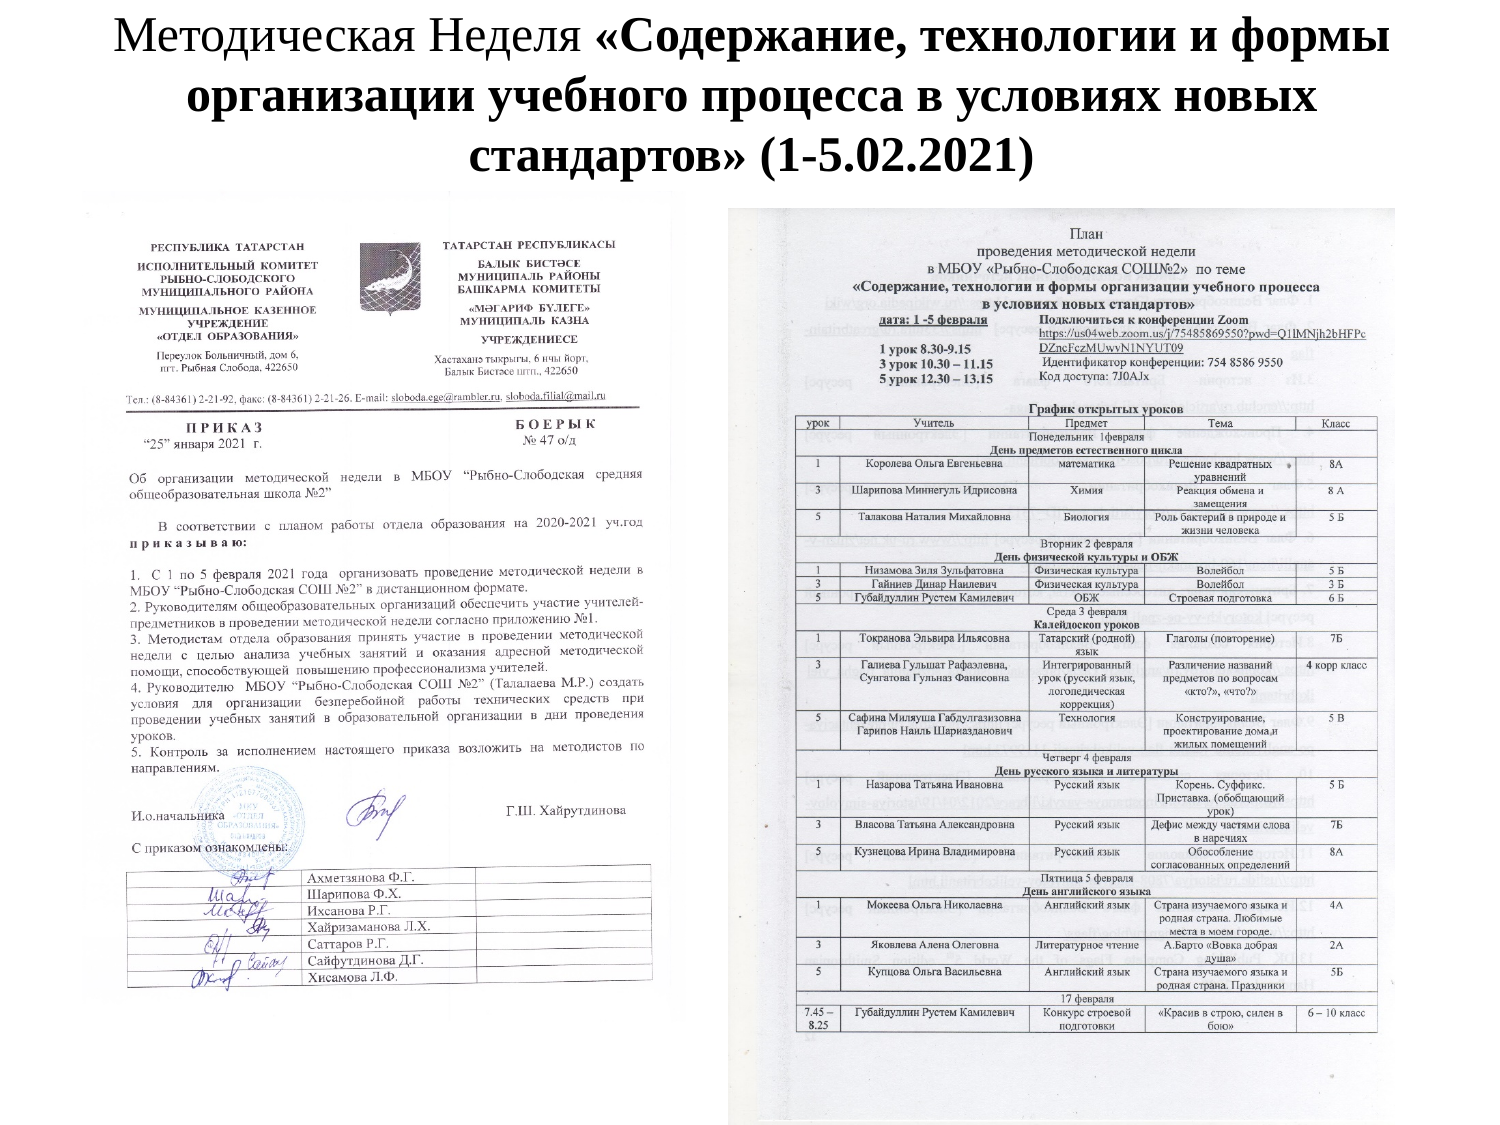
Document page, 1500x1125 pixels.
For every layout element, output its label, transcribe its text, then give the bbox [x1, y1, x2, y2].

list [76, 185, 692, 1125]
title Методическая Неделя «Содержание, технологии и формы организации учебного процесса в условиях новых стандартов» (1-5.02.2021) [76, 0, 1427, 186]
picture [727, 208, 1395, 1125]
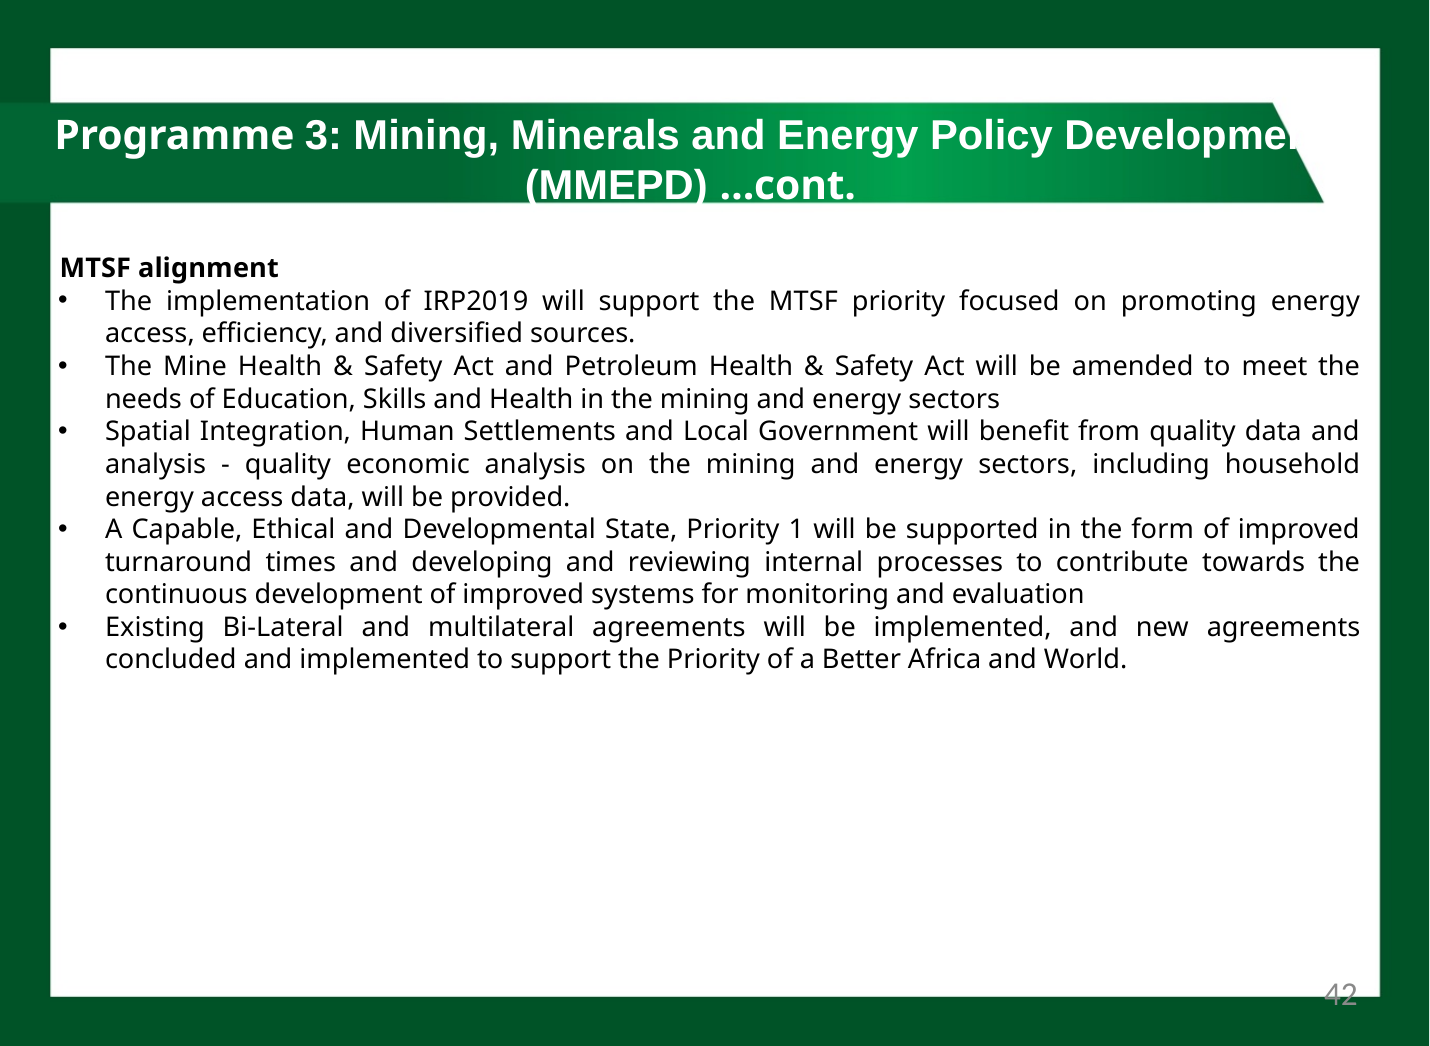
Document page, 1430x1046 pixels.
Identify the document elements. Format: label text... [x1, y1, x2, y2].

text_box MTSF alignment The implementation of IRP2019 will support the MTSF priority focused on promoting energy access, efficiency, and diversified sources. The Mine Health & Safety Act and Petroleum Health & Safety Act will be amended to meet the needs of Education, Skills and Health in the mining and energy sectors Spatial Integration, Human Settlements and Local Government will benefit from quality data and analysis - quality economic analysis on the mining and energy sectors, including household energy access data, will be provided. A Capable, Ethical and Developmental State, Priority 1 will be supported in the form of improved turnaround times and developing and reviewing internal processes to contribute towards the continuous development of improved systems for monitoring and evaluation Existing Bi-Lateral and multilateral agreements will be implemented, and new agreements concluded and implemented to support the Priority of a Better Africa and World. [58, 246, 1361, 675]
picture [0, 0, 1430, 1046]
slide_number 42 [1028, 972, 1358, 1013]
title Programme 3: Mining, Minerals and Energy Policy Development (MMEPD) …cont. [19, 106, 1361, 283]
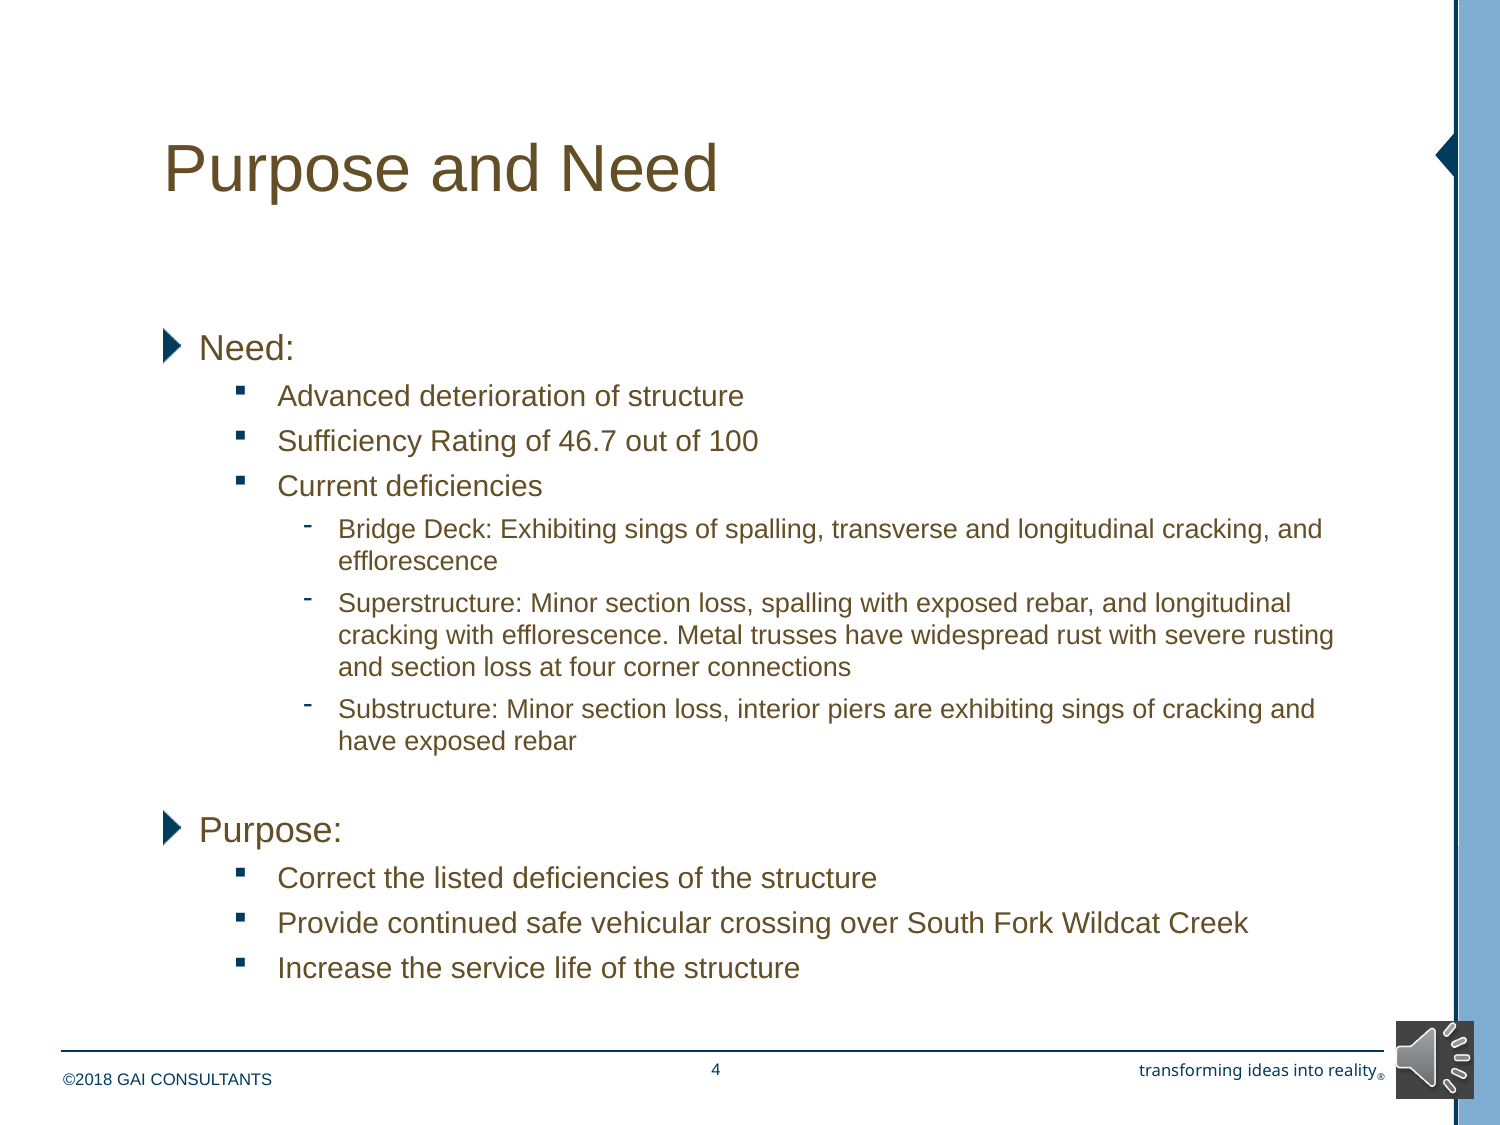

☆ ☆ ☆ ☆ ☆ ☆ ☆

[EXERCISE AIM] Across all lines above, count those with the string "pixels". Only the number is wanted.

[OUTPUT FOR THIS TASK] 2